This article appeared first on Canadian Business.


A strike on Syria: What could it do to Canada’s economy?

  1. So how much did it cost us to go to Afghanistan when Harper got his marching orders from the Americans? What was the final tab for sending over aerial support for the Libyan mission to help the Americans? Just what is the PM’s criteria for not handing out gobs of Canadian taxpayer money for this military endeavor?

    • So far the Afhanistan war has cost Canadians $22 billion not to mention the 158 casualties and the 22 “accidental” deaths and the more than 2000 injured.
      Here are some other stats:
      Canada is ranked 13th in the world for its military spending.
      Our military costs us $63 million a day.
      In just one month we could pay for 13,000 affordable housing units.
      Or give 90,000 students going to university the money for their fees.

      • If we are ranked 13th, it speaks volumes of how poor our efficiency of expenditures is in regards to the military.
        Once an item is designated for military use, it seems to take a comical increase in value.

        • Wasn’t there something in the news a long time ago about the military spending more than $150 each for toilet seats?

      • Canada still lives with an inferiority complex. It needs constant proof from the international media how desirable the country is. Ask natives, aboriginals, senior citizens – a different opinion.

+++

What is being asked: Can you extract, word for word, the stretch of the Syria strike discussion from "Our military costs" through "to the military."?

Dataset:
+++

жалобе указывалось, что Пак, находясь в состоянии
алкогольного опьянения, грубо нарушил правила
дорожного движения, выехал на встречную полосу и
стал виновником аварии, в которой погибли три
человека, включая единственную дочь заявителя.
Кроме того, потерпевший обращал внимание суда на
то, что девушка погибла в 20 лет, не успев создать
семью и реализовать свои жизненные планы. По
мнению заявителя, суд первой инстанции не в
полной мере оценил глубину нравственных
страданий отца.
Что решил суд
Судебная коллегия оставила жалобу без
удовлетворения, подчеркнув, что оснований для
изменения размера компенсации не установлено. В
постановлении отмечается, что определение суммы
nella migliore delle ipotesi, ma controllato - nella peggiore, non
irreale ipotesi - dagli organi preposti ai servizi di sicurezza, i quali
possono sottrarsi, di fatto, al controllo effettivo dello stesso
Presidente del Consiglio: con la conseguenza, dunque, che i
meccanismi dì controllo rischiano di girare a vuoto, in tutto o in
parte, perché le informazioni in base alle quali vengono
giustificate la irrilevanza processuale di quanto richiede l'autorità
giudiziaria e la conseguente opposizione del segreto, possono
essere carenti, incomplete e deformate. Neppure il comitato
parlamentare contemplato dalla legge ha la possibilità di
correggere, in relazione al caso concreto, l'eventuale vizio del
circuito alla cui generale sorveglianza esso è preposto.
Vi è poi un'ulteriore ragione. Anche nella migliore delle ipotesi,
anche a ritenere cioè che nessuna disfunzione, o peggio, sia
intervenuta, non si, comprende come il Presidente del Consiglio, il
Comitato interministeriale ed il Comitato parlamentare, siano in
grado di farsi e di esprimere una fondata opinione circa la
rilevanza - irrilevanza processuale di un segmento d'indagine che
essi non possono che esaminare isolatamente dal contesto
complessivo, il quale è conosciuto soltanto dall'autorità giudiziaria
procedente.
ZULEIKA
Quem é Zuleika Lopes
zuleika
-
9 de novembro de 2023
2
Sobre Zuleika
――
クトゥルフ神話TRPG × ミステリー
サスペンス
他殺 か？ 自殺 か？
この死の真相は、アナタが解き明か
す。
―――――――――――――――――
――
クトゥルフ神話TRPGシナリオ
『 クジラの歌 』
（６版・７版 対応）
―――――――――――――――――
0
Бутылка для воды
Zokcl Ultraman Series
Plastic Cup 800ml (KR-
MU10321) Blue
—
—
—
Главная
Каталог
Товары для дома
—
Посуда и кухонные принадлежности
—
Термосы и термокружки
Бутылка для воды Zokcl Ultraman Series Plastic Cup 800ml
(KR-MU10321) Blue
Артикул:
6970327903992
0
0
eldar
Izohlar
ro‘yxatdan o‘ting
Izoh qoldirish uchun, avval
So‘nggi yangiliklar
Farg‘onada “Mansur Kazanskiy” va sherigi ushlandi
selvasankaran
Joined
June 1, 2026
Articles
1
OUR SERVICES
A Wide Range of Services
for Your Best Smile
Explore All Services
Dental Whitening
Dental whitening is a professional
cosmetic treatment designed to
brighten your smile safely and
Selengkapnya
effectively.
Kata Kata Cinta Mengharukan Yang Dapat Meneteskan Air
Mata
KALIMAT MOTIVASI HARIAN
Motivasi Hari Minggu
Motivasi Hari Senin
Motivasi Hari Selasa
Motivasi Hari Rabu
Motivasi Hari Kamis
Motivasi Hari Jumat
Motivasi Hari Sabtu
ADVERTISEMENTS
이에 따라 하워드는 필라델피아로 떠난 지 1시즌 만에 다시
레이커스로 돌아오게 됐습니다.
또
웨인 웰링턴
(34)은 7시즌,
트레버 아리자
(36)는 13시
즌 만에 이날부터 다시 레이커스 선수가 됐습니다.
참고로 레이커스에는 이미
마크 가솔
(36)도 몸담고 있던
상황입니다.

+++

Reply:
Our military costs us $63 million a day.
      In just one month we could pay for 13,000 affordable housing units.
      Or give 90,000 students going to university the money for their fees.

      • If we are ranked 13th, it speaks volumes of how poor our efficiency of expenditures is in regards to the military.